> ASSIGNMENT
Write out all of the entries exactly, please.

BEGIN MATERIALS PROVIDED

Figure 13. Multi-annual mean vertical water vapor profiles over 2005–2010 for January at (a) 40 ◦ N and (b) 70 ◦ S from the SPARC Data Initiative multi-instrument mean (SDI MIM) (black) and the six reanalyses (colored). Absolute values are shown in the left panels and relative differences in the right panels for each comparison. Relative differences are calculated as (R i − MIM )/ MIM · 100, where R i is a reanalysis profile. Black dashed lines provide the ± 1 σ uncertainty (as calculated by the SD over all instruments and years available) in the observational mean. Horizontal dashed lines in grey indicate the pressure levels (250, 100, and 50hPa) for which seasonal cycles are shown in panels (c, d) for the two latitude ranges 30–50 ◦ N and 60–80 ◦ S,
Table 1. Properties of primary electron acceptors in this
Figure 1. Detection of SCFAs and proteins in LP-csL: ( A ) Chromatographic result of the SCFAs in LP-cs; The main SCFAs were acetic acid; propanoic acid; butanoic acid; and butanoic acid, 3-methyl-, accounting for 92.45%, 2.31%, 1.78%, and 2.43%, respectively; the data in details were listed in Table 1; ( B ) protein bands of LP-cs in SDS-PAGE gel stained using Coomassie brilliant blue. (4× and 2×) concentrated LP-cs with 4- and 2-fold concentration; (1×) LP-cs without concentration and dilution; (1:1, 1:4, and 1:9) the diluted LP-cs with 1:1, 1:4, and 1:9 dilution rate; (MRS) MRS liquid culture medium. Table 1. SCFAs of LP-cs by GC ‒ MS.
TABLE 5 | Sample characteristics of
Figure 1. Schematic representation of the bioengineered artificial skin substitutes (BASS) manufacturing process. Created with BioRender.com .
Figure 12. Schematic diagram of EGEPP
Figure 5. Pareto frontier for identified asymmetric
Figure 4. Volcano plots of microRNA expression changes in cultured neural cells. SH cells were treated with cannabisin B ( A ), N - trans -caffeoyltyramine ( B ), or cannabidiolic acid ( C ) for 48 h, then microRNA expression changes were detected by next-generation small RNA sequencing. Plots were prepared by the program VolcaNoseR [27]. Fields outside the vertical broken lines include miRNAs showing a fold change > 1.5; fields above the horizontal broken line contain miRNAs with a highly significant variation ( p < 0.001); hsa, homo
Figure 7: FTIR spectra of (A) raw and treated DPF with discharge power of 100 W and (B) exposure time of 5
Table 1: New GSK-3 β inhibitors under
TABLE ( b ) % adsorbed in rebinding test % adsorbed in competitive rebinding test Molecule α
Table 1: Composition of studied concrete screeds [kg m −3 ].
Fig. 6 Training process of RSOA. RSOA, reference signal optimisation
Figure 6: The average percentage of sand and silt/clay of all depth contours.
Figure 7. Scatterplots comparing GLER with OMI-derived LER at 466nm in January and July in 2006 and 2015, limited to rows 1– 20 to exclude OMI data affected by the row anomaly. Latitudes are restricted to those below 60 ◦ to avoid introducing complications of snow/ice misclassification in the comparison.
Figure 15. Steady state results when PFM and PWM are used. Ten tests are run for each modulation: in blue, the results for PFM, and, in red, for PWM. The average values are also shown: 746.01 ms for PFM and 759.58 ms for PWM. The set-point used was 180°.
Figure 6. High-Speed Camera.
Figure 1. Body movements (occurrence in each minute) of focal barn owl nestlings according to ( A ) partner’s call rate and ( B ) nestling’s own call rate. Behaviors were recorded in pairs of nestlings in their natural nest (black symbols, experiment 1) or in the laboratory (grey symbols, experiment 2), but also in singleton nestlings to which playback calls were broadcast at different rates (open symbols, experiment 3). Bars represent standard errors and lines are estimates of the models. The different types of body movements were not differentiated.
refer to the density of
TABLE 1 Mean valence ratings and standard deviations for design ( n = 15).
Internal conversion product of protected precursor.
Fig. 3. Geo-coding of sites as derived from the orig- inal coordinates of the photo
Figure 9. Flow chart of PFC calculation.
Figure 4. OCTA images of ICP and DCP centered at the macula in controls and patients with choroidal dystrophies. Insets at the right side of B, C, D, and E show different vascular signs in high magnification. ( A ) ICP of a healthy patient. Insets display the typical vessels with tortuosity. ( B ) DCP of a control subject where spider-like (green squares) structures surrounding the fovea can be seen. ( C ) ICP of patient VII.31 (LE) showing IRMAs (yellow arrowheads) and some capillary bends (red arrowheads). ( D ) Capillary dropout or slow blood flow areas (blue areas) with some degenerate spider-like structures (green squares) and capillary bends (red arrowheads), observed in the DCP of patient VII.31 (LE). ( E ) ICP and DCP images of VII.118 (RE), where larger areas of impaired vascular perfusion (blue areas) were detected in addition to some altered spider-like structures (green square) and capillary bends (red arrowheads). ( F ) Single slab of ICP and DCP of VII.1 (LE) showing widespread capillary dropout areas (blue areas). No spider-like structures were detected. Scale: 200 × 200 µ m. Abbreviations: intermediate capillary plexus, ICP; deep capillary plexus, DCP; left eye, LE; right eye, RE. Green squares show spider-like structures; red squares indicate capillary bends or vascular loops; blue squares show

END MATERIALS PROVIDED

> EXERCISE RESULT
Figure 13. Multi-annual mean vertical water vapor profiles over 2005–2010 for January at (a) 40 ◦ N and (b) 70 ◦ S from the SPARC Data Initiative multi-instrument mean (SDI MIM) (black) and the six reanalyses (colored). Absolute values are shown in the left panels and relative differences in the right panels for each comparison. Relative differences are calculated as (R i − MIM )/ MIM · 100, where R i is a reanalysis profile. Black dashed lines provide the ± 1 σ uncertainty (as calculated by the SD over all instruments and years available) in the observational mean. Horizontal dashed lines in grey indicate the pressure levels (250, 100, and 50hPa) for which seasonal cycles are shown in panels (c, d) for the two latitude ranges 30–50 ◦ N and 60–80 ◦ S,
Table 1. Properties of primary electron acceptors in this
Figure 1. Detection of SCFAs and proteins in LP-csL: ( A ) Chromatographic result of the SCFAs in LP-cs; The main SCFAs were acetic acid; propanoic acid; butanoic acid; and butanoic acid, 3-methyl-, accounting for 92.45%, 2.31%, 1.78%, and 2.43%, respectively; the data in details were listed in Table 1; ( B ) protein bands of LP-cs in SDS-PAGE gel stained using Coomassie brilliant blue. (4× and 2×) concentrated LP-cs with 4- and 2-fold concentration; (1×) LP-cs without concentration and dilution; (1:1, 1:4, and 1:9) the diluted LP-cs with 1:1, 1:4, and 1:9 dilution rate; (MRS) MRS liquid culture medium. Table 1. SCFAs of LP-cs by GC ‒ MS.
TABLE 5 | Sample characteristics of
Figure 1. Schematic representation of the bioengineered artificial skin substitutes (BASS) manufacturing process. Created with BioRender.com .
Figure 12. Schematic diagram of EGEPP
Figure 5. Pareto frontier for identified asymmetric
Figure 4. Volcano plots of microRNA expression changes in cultured neural cells. SH cells were treated with cannabisin B ( A ), N - trans -caffeoyltyramine ( B ), or cannabidiolic acid ( C ) for 48 h, then microRNA expression changes were detected by next-generation small RNA sequencing. Plots were prepared by the program VolcaNoseR [27]. Fields outside the vertical broken lines include miRNAs showing a fold change > 1.5; fields above the horizontal broken line contain miRNAs with a highly significant variation ( p < 0.001); hsa, homo
Figure 7: FTIR spectra of (A) raw and treated DPF with discharge power of 100 W and (B) exposure time of 5
Table 1: New GSK-3 β inhibitors under
TABLE ( b ) % adsorbed in rebinding test % adsorbed in competitive rebinding test Molecule α
Table 1: Composition of studied concrete screeds [kg m −3 ].
Fig. 6 Training process of RSOA. RSOA, reference signal optimisation
Figure 6: The average percentage of sand and silt/clay of all depth contours.
Figure 7. Scatterplots comparing GLER with OMI-derived LER at 466nm in January and July in 2006 and 2015, limited to rows 1– 20 to exclude OMI data affected by the row anomaly. Latitudes are restricted to those below 60 ◦ to avoid introducing complications of snow/ice misclassification in the comparison.
Figure 15. Steady state results when PFM and PWM are used. Ten tests are run for each modulation: in blue, the results for PFM, and, in red, for PWM. The average values are also shown: 746.01 ms for PFM and 759.58 ms for PWM. The set-point used was 180°.
Figure 6. High-Speed Camera.
Figure 1. Body movements (occurrence in each minute) of focal barn owl nestlings according to ( A ) partner’s call rate and ( B ) nestling’s own call rate. Behaviors were recorded in pairs of nestlings in their natural nest (black symbols, experiment 1) or in the laboratory (grey symbols, experiment 2), but also in singleton nestlings to which playback calls were broadcast at different rates (open symbols, experiment 3). Bars represent standard errors and lines are estimates of the models. The different types of body movements were not differentiated.
refer to the density of
TABLE 1 Mean valence ratings and standard deviations for design ( n = 15).
Internal conversion product of protected precursor.
Fig. 3. Geo-coding of sites as derived from the orig- inal coordinates of the photo
Figure 9. Flow chart of PFC calculation.
Figure 4. OCTA images of ICP and DCP centered at the macula in controls and patients with choroidal dystrophies. Insets at the right side of B, C, D, and E show different vascular signs in high magnification. ( A ) ICP of a healthy patient. Insets display the typical vessels with tortuosity. ( B ) DCP of a control subject where spider-like (green squares) structures surrounding the fovea can be seen. ( C ) ICP of patient VII.31 (LE) showing IRMAs (yellow arrowheads) and some capillary bends (red arrowheads). ( D ) Capillary dropout or slow blood flow areas (blue areas) with some degenerate spider-like structures (green squares) and capillary bends (red arrowheads), observed in the DCP of patient VII.31 (LE). ( E ) ICP and DCP images of VII.118 (RE), where larger areas of impaired vascular perfusion (blue areas) were detected in addition to some altered spider-like structures (green square) and capillary bends (red arrowheads). ( F ) Single slab of ICP and DCP of VII.1 (LE) showing widespread capillary dropout areas (blue areas). No spider-like structures were detected. Scale: 200 × 200 µ m. Abbreviations: intermediate capillary plexus, ICP; deep capillary plexus, DCP; left eye, LE; right eye, RE. Green squares show spider-like structures; red squares indicate capillary bends or vascular loops; blue squares show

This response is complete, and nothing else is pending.